Task goal: Only the lines holding "TRIANGLE" are wanted. Copy every one from the records below.

Source information:
--------------------------------
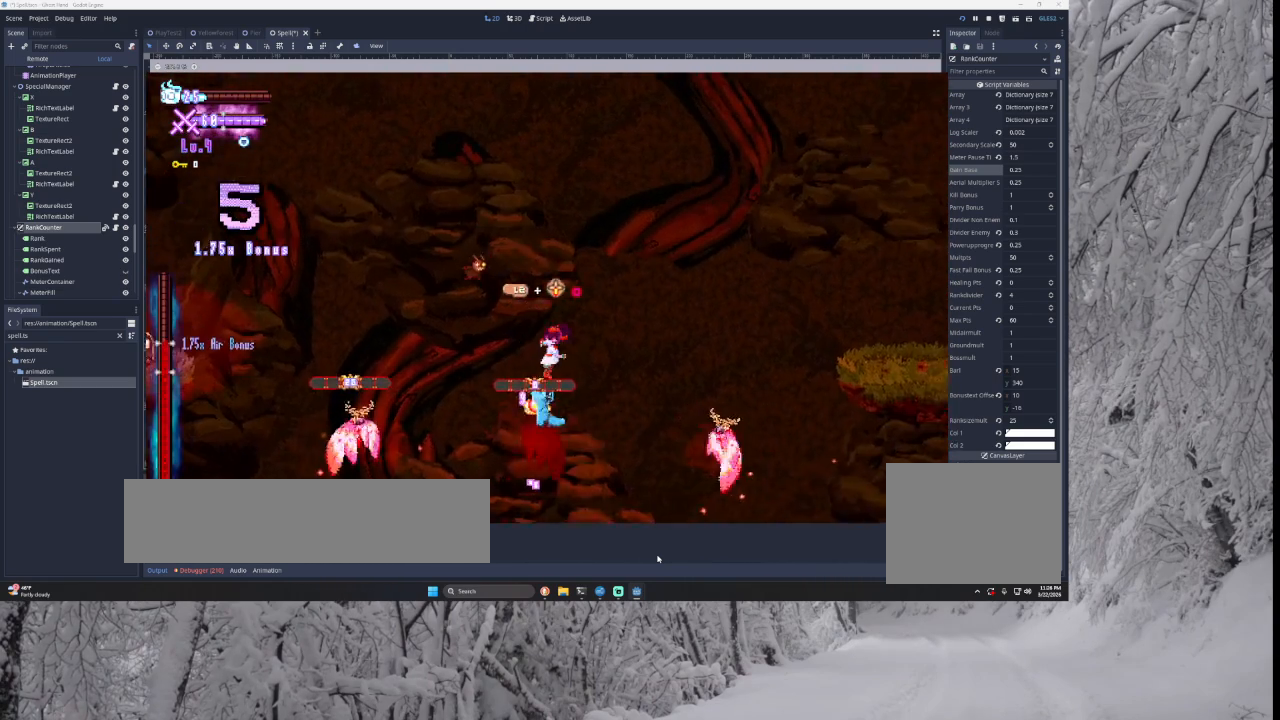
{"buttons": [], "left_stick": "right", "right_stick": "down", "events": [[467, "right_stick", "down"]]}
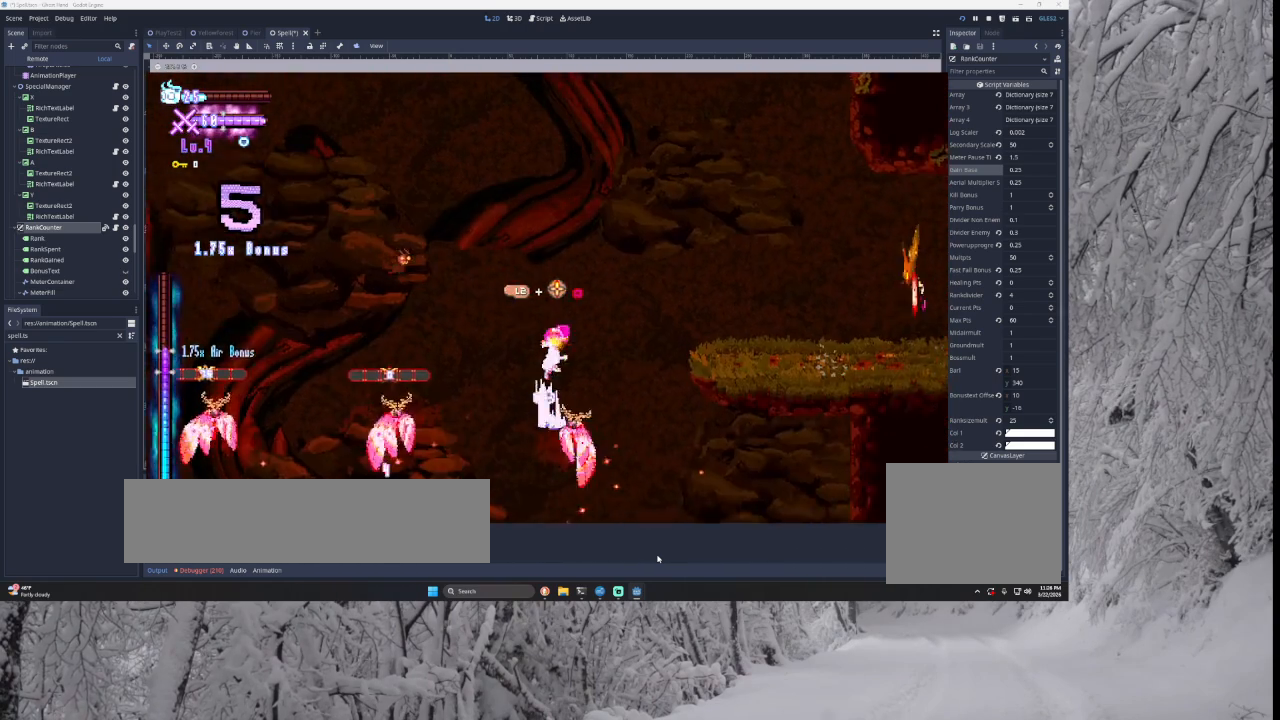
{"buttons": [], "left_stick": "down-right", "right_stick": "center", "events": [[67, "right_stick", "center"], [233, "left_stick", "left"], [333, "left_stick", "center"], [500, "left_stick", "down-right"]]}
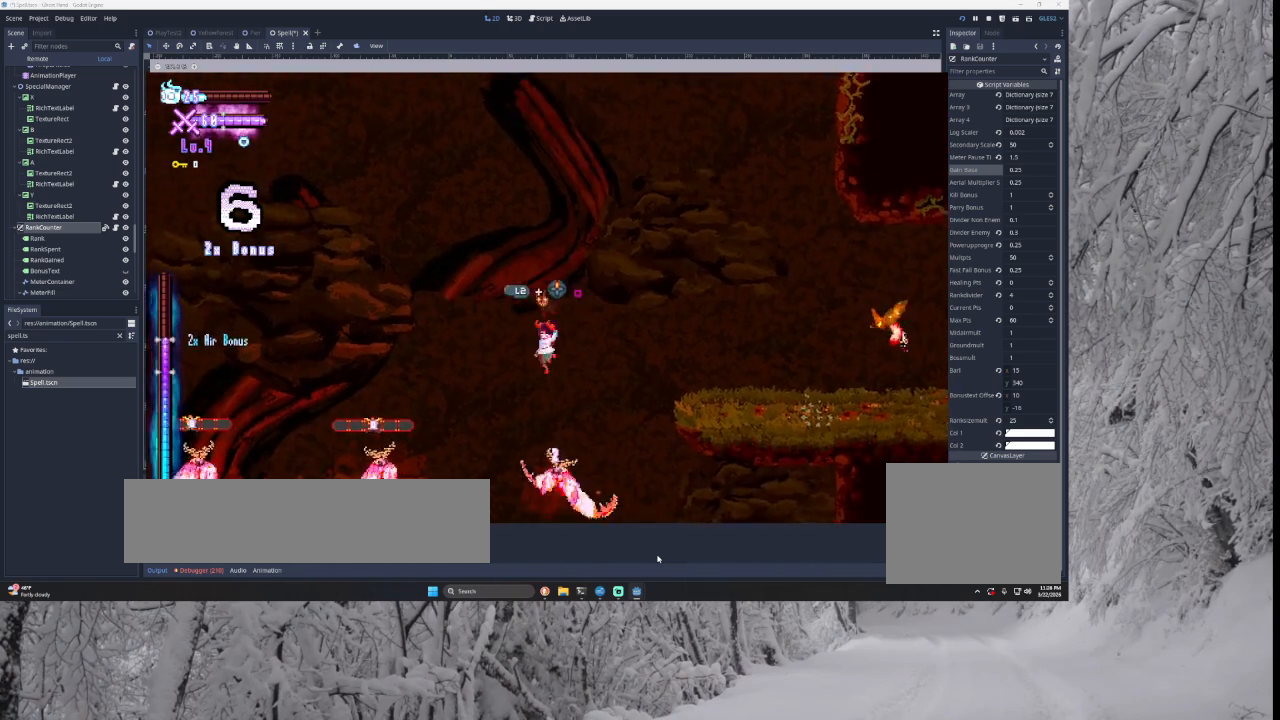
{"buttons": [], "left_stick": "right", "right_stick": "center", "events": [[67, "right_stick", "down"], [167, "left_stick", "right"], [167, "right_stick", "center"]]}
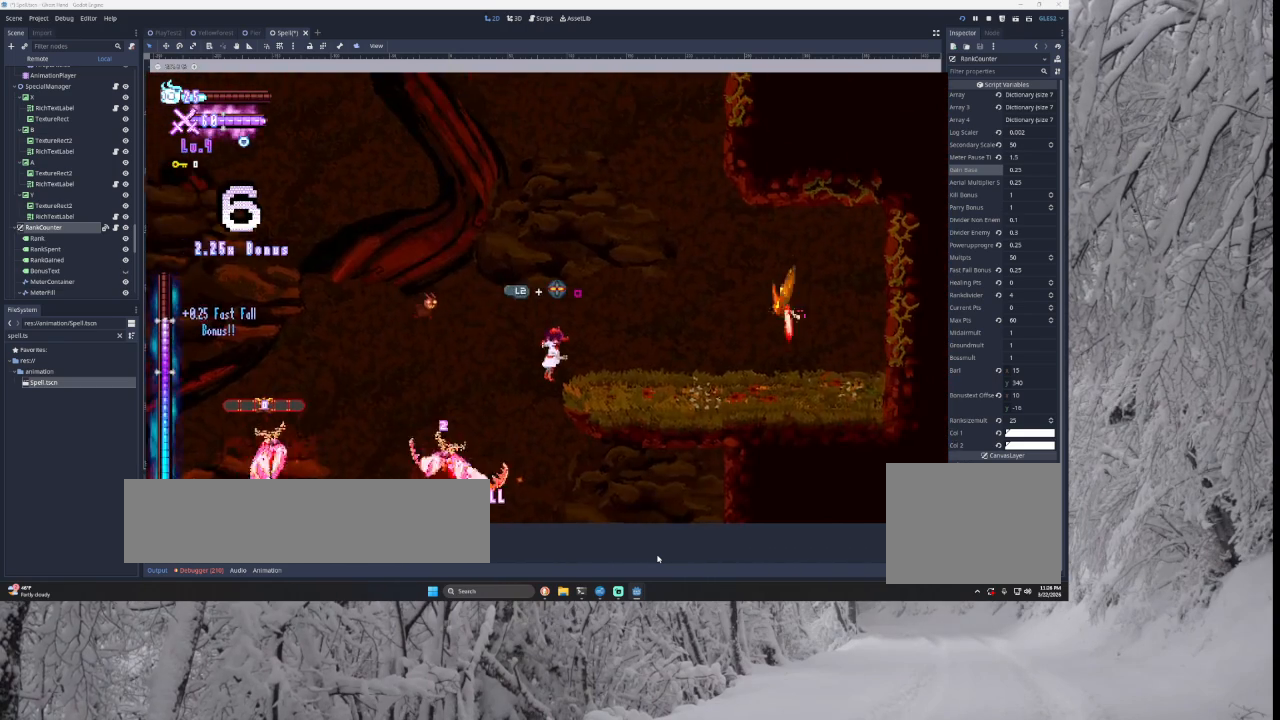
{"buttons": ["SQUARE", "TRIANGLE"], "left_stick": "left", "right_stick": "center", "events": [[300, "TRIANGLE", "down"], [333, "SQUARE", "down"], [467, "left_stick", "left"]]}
--------------------------------
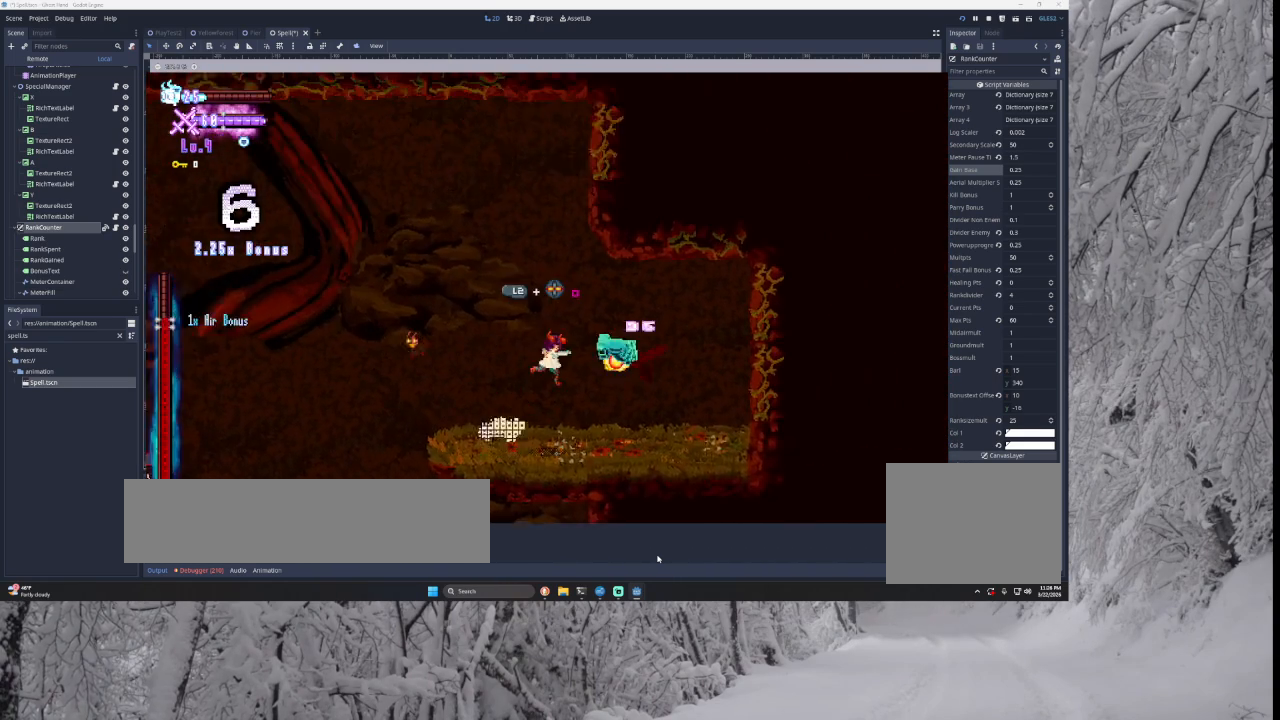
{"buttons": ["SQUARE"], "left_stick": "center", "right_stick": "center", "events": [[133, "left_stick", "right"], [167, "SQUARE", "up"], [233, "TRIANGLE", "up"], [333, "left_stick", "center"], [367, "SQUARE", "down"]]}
--------------------------------
Reply to the task:
{"buttons": ["SQUARE", "TRIANGLE"], "left_stick": "left", "right_stick": "center", "events": [[300, "TRIANGLE", "down"], [333, "SQUARE", "down"], [467, "left_stick", "left"]]}
{"buttons": ["SQUARE"], "left_stick": "center", "right_stick": "center", "events": [[133, "left_stick", "right"], [167, "SQUARE", "up"], [233, "TRIANGLE", "up"], [333, "left_stick", "center"], [367, "SQUARE", "down"]]}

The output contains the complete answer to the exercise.